M. Bruno Le Maire, ministre de léconomie et des finances. Monsieur le sénateur Yvon Collin, cette proposition de la Commission européenne est historique et marque une avancée majeure dans l’affirmation de l’Union européenne sur la scène internationale, d’abord par l’ampleur des sommes mises sur la table : 540 milliards d’euros au titre de l’accord conclu entre les ministres des finances, 500 milliards d’euros au titre de la proposition franco-allemande et 250 milliards d’euros de prêts, soit, au total, 1 300 milliards d’euros pour la relance. Chaque citoyen européen va comprendre que l’Union européenne nous permet de nous sauver de la crise économique sans précédent que nous connaissons.

La proposition de la Commission européenne est historique, ensuite, parce que le couple franco-allemand en est à l’origine. Je pense que nous sommes tous ici convaincus que le moteur de l’Union européenne, qui permet de faire avancer les choses, de casser les plafonds de verre, de progresser dans l’intégration européenne, et donc de nous protéger face aux menaces internationales, ce sont les propositions franco-allemandes, c’est l’accord qui a été conclu entre le Président de la République française et la Chancelière allemande.

Elle est historique, enfin, parce que, pour la première fois, nous acceptons une mutualisation des dettes sur un projet de financement de dépenses budgétaires. C’est intéressant financièrement, parce que cela permet d’obtenir le taux d’intérêt le plus faible possible et d’étaler le remboursement sur une trentaine d’années, et c’est un geste politique majeur, un geste de solidarité.

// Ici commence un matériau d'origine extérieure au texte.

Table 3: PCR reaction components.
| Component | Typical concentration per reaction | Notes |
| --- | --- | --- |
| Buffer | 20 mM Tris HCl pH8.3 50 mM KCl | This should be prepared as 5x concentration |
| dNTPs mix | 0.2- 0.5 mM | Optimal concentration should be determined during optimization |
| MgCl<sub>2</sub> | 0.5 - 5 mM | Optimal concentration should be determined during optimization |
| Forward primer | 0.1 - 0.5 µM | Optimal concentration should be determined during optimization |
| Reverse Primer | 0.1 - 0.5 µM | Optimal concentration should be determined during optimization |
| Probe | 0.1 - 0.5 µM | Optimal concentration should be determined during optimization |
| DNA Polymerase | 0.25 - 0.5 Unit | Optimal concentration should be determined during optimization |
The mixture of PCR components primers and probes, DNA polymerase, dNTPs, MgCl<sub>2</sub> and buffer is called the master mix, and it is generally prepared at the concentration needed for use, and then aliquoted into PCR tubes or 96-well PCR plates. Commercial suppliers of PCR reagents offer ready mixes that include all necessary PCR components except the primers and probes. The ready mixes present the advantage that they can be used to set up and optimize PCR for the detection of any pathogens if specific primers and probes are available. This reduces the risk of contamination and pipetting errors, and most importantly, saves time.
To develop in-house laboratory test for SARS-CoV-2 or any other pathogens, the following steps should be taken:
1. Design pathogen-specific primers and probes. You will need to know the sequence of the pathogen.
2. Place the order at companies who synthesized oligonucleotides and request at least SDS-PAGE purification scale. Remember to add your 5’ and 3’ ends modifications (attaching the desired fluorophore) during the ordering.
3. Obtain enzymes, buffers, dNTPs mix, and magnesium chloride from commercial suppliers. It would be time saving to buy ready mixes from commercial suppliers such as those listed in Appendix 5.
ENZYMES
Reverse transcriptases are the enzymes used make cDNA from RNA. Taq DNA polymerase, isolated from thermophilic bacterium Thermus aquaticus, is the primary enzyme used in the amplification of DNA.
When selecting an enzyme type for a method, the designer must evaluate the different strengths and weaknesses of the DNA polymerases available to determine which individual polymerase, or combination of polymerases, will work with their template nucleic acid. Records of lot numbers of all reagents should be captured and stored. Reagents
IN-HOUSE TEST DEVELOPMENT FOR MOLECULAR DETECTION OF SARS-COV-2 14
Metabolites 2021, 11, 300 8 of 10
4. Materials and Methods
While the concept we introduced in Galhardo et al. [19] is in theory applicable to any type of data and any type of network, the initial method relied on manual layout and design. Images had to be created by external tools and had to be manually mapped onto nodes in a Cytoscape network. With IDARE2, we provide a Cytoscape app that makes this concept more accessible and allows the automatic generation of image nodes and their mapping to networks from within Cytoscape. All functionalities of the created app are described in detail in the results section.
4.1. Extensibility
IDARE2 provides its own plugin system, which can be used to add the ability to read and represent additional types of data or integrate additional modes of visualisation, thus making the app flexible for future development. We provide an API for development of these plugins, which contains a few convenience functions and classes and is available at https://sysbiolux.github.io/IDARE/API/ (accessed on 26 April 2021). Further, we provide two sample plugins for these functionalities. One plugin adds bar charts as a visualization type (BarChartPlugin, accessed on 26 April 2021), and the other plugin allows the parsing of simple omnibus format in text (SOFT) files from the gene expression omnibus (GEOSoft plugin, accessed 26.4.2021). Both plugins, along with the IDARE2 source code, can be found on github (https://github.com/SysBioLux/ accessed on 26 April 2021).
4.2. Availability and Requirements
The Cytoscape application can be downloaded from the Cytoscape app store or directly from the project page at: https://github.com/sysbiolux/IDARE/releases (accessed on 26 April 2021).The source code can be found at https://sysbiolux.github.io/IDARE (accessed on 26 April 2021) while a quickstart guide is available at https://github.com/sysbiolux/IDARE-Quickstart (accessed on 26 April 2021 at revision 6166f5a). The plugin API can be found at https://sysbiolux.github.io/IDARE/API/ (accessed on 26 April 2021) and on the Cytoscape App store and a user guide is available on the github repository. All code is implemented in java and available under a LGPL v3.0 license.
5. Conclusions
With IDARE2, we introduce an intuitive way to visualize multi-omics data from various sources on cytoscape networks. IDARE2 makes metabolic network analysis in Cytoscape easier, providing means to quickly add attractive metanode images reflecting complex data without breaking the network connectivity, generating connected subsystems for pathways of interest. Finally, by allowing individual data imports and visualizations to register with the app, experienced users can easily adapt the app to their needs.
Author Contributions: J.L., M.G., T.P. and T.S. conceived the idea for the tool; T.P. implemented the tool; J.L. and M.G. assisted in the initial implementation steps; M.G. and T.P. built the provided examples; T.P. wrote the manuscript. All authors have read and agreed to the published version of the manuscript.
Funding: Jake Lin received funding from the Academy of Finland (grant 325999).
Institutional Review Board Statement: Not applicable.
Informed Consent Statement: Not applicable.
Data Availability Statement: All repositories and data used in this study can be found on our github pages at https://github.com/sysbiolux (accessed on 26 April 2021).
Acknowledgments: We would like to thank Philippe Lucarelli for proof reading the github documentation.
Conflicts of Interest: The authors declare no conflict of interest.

Oui, nous allons donner plus à ceux qui ont été le plus touchés par la crise du coronavirus ; oui, nous allons donner plus à l’Espagne et à l’Italie. Ce devrait être un motif de fierté pour nous tous, parce que cela signifie que nous savons aider les États les plus en difficulté. Oui, les États rembourseront en fonction de leurs capacités financières, économiques ; il y aura bien un transfert budgétaire. Au lieu de pousser de hauts cris en se scandalisant d’un tel transfert budgétaire pour faire face à la crise, on devrait plutôt en être fier et dire : « Chapeau bas ! » Enfin la solidarité en Europe n’est plus seulement un mot, mais un principe et un acte ! (Applaudissements sur les travées du groupe LaREM et sur des travées du groupe RDSE.)

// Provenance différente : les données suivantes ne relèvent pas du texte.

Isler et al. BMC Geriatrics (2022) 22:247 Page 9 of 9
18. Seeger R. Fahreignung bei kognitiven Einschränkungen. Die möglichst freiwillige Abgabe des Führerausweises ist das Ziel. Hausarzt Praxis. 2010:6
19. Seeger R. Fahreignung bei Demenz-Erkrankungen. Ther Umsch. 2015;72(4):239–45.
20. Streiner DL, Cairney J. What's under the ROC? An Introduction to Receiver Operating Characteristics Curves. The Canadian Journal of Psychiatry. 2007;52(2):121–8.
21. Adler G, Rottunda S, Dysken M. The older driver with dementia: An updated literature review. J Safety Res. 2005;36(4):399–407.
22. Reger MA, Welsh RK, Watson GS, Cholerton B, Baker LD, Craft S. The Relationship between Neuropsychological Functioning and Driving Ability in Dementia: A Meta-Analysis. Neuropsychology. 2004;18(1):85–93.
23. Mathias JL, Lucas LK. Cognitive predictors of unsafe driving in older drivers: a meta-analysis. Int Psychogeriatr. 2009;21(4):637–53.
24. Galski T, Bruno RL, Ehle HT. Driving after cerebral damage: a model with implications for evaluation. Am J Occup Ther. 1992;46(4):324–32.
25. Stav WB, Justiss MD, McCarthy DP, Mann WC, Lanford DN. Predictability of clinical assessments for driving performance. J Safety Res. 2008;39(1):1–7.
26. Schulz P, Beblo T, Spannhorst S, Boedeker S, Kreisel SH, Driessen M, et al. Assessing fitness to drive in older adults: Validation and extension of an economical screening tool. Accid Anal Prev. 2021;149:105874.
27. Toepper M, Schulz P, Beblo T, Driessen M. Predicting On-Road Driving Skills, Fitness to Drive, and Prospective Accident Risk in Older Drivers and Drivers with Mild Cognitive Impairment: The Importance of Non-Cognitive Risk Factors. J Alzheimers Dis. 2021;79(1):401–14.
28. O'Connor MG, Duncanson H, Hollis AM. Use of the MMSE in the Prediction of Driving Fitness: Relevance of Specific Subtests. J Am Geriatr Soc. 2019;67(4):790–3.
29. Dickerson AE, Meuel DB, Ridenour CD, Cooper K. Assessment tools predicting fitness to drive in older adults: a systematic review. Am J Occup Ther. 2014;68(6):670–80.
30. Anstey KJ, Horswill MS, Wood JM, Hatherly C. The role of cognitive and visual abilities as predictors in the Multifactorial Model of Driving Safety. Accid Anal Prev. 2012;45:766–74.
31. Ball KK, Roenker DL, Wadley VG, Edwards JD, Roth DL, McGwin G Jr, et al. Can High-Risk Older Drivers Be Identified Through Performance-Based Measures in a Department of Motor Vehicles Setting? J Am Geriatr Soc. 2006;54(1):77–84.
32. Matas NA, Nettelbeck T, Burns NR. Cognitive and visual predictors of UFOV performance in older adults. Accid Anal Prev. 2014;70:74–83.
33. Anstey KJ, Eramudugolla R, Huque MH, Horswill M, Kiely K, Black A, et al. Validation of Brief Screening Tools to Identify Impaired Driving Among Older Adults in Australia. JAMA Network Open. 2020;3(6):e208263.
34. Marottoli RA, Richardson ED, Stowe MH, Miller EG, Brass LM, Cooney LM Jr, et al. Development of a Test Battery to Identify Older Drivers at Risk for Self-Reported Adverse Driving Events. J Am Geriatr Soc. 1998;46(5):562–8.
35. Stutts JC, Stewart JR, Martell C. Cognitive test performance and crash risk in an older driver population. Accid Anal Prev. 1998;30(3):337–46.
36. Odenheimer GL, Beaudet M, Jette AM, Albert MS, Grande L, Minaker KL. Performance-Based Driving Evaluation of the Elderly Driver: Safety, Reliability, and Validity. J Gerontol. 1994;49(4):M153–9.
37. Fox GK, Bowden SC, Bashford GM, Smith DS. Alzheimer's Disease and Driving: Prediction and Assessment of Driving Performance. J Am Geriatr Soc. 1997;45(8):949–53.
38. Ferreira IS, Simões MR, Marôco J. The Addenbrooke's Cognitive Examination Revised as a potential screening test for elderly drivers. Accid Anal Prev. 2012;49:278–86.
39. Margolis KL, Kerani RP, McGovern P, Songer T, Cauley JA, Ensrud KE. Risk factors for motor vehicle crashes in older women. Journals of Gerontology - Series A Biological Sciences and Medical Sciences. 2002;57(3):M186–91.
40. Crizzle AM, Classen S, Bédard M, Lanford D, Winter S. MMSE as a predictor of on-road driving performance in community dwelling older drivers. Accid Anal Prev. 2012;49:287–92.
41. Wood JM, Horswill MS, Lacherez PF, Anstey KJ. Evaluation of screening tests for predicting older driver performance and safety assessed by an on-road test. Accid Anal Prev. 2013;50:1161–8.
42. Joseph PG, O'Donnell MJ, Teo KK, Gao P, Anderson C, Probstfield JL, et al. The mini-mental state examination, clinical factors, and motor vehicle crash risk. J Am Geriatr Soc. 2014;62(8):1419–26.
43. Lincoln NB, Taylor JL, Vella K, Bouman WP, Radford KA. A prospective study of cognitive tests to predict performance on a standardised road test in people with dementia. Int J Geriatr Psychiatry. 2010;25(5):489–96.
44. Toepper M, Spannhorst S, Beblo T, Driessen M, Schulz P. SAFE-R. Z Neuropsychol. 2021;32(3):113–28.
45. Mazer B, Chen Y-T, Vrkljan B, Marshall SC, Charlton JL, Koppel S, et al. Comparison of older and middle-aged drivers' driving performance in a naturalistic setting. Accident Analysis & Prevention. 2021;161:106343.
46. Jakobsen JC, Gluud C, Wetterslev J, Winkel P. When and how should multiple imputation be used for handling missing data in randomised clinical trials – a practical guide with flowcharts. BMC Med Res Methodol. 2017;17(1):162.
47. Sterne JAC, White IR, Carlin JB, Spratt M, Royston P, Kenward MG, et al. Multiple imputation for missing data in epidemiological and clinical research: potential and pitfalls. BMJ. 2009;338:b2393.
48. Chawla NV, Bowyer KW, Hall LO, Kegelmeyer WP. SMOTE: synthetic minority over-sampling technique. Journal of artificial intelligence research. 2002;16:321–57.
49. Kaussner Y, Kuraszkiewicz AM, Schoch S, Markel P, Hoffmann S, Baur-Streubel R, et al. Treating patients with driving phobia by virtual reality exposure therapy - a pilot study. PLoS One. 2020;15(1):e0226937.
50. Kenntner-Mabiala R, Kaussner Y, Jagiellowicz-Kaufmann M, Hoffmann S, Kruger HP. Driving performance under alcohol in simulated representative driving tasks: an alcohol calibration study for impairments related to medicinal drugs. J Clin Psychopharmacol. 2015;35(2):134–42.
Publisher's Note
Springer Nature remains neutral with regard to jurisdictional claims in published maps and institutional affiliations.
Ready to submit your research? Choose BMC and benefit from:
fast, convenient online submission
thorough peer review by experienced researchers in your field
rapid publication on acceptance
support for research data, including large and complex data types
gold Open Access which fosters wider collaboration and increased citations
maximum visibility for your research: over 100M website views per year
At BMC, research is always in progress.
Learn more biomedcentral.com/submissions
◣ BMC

situation des professionnels de la culture et du spectacle face à la crise sanitaire

M. le président. La parole est à M. Pierre Ouzoulias, pour le groupe communiste républicain citoyen et écologiste.

M. Pierre Ouzoulias. Le Gouvernement a demandé au préfet de la Vendée d’organiser, avec ses responsables, la réouverture du parc de loisirs du Puy du Fou, le 2 juin. Cette décision aurait été prise lors d’un conseil de défense et de sécurité nationale. Le choix de cette instance tient sans doute à la nature des manifestations qui se déroulent dans ce parc ; je pense par exemple aux combats de gladiateurs ! (Rires.)

Nous sommes très heureux que l’État, depuis son sommet, donne ainsi la possibilité de retravailler aux nombreux professionnels de la culture du Puy du Fou. Notre peine est en revanche immense pour les artistes, les intermittents du spectacle, les auteurs, les compositeurs, tous ces professionnels sur lesquels repose le rayonnement culturel de notre pays, qui se sentent totalement abandonnés, vivent avec angoisse l’incertitude du lendemain et attendent du Gouvernement une aide vigoureuse face à la crise qui menace de les emporter.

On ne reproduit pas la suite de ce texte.